• _EXERCISE_
Only a number is wanted: how many lines of the entries include the string "twocolumn"?

Rendered images with source text:
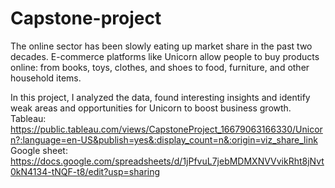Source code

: # Capstone-project
The online sector has been slowly eating up market share in the past two decades. E-commerce platforms like Unicorn allow people to buy products online: from books, toys, clothes, and shoes to food, furniture, and other household items. 

In this project, I analyzed the data, found interesting insights and identify weak areas and opportunities for Unicorn to boost business growth.
Tableau: https://public.tableau.com/views/CapstoneProject_16679063166330/Unicorn?:language=en-US&publish=yes&:display_count=n&:origin=viz_share_link
Google sheet: https://docs.google.com/spreadsheets/d/1jPfvuL7jebMDMXNVVvikRht8jNvt0kN4134-tNQF-t8/edit?usp=sharing
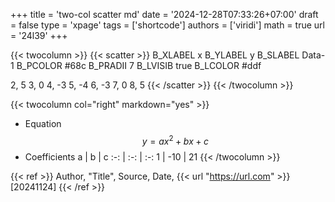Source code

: +++
title = 'two-col scatter md'
date = '2024-12-28T07:33:26+07:00'
draft = false
type = 'xpage'
tags = ['shortcode']
authors = ['viridi']
math = true
url = '24l39'
+++
<!--more-->

{{< twocolumn >}}
{{< scatter >}}
B_XLABEL x
B_YLABEL y
B_SLABEL Data-1
B_PCOLOR #68c
B_PRADII 7
B_LVISIB true
B_LCOLOR #ddf

2, 5
3, 0
4, -3
5, -4
6, -3
7, 0 
8, 5
{{< /scatter >}}
{{< /twocolumn >}}

{{< twocolumn col="right" markdown="yes" >}}
- Equation
$$
y = a x^2 + b x + c
$$
- Coefficients
a | b | c
:-: | :-: | :-:
1 | -10 | 21
{{< /twocolumn >}}

{{< ref >}}
Author, "Title", Source, Date, {{< url "https://url.com" >}} [20241124]
{{< /ref >}}
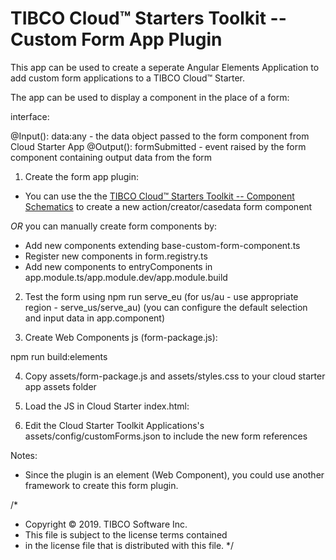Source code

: # TIBCO Cloud™ Starters Toolkit -- Custom Form App Plugin

This app can be used to create a seperate Angular Elements Application to add custom form applications to a TIBCO Cloud™ Starter.

The app can be used to display a component in the place of a form:

interface:

@Input(): data:any - the data object passed to the form component from Cloud Starter App
@Output(): formSubmitted - event raised by the form component containing output data from the form

1) Create the form app plugin:

- You can use the the [TIBCO Cloud™ Starters Toolkit -- Component Schematics](https://github.com/TIBCOSoftware/TCSTK-component-schematics) to create a new action/creator/casedata form component

*OR* you can manually create form components by:

- Add new components extending base-custom-form-component.ts
- Register new components in form.registry.ts
- Add new components to entryComponents in app.module.ts/app.module.dev/app.module.build

2) Test the form using npm run serve_eu (for us/au - use appropriate region - serve_us/serve_au)
   (you can configure the default selection and input data in app.component)

3) Create Web Components js (form-package.js):

  npm run build:elements

4) Copy assets/form-package.js and assets/styles.css to your cloud starter app assets folder

5) Load the JS in Cloud Starter index.html:

<script src="assets/form-package.js"></script>

6) Edit the Cloud Starter Toolkit Applications's assets/config/customForms.json to include the new form references

Notes: 

- Since the plugin is an element (Web Component), you could use another framework to create this form plugin.

/*
* Copyright © 2019. TIBCO Software Inc.
* This file is subject to the license terms contained
* in the license file that is distributed with this file.
 */

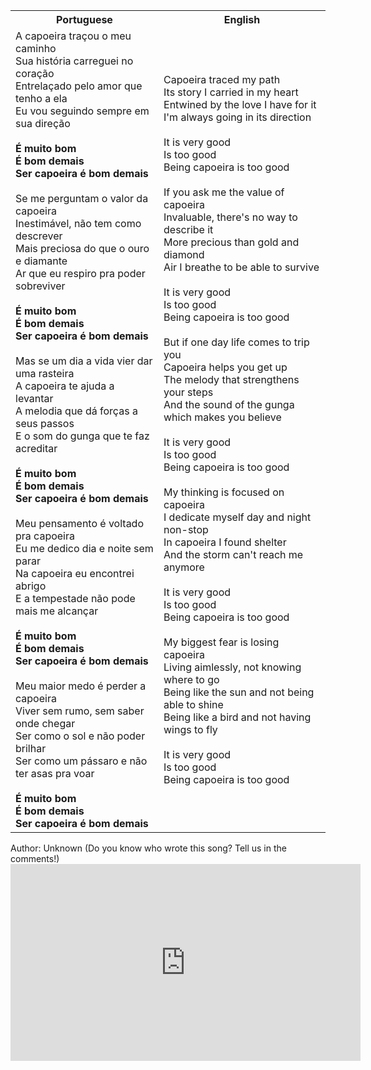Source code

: <table class="capoeira-table">
    <tr class="header-row">
        <th>Portuguese</th>
        <th>English</th>
    </tr>
    <tr>
        <td>A capoeira traçou o meu caminho<br>Sua história carreguei no coração<br>Entrelaçado pelo amor que tenho a ela<br>Eu vou seguindo sempre em sua direção<br><br><strong>É muito bom<br>É bom demais<br>Ser capoeira é bom demais</strong><br><br>Se me perguntam o valor da capoeira<br>Inestimável, não tem como descrever<br>Mais preciosa do que o ouro e diamante<br>Ar que eu respiro pra poder sobreviver<br><br><strong>É muito bom<br>É bom demais<br>Ser capoeira é bom demais</strong><br><br>Mas se um dia a vida vier dar uma rasteira<br>A capoeira te ajuda a levantar<br>A melodia que dá forças a seus passos<br>E o som do gunga que te faz acreditar<br><br><strong>É muito bom<br>É bom demais<br>Ser capoeira é bom demais</strong><br><br>Meu pensamento é voltado pra capoeira<br>Eu me dedico dia e noite sem parar<br>Na capoeira eu encontrei abrigo<br>E a tempestade não pode mais me alcançar<br><br><strong>É muito bom<br>É bom demais<br>Ser capoeira é bom demais</strong><br><br>Meu maior medo é perder a capoeira<br>Viver sem rumo, sem saber onde chegar<br>Ser como o sol e não poder brilhar<br>Ser como um pássaro e não ter asas pra voar<br><br><strong>É muito bom<br>É bom demais<br>Ser capoeira é bom demais</strong></td>
        <td>Capoeira traced my path<br>Its story I carried in my heart<br>Entwined by the love I have for it<br>I'm always going in its direction<br><br>It is very good<br>Is too good<br>Being capoeira is too good<br><br>If you ask me the value of capoeira<br>Invaluable, there's no way to describe it<br>More precious than gold and diamond<br>Air I breathe to be able to survive<br><br>It is very good<br>Is too good<br>Being capoeira is too good<br><br>But if one day life comes to trip you<br>Capoeira helps you get up<br>The melody that strengthens your steps<br>And the sound of the gunga which makes you believe<br><br>It is very good<br>Is too good<br>Being capoeira is too good<br><br>My thinking is focused on capoeira<br>I dedicate myself day and night non-stop<br>In capoeira I found shelter<br>And the storm can't reach me anymore<br><br>It is very good<br>Is too good<br>Being capoeira is too good<br><br>My biggest fear is losing capoeira<br>Living aimlessly, not knowing where to go<br>Being like the sun and not being able to shine<br>Being like a bird and not having wings to fly<br><br>It is very good<br>Is too good<br>Being capoeira is too good</td>
    </tr>
</table>

<figcaption>
Author: Unknown (Do you know who wrote this song? Tell us in the comments!)
</figcaption>

<iframe width="560" height="315" src="https://www.youtube.com/embed/2uKPqJ1-Ipo" title="YouTube video player" frameborder="0" allow="accelerometer; autoplay; clipboard-write; encrypted-media; gyroscope; picture-in-picture" allowfullscreen></iframe>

• _OUTPUT FOR THIS TASK_
4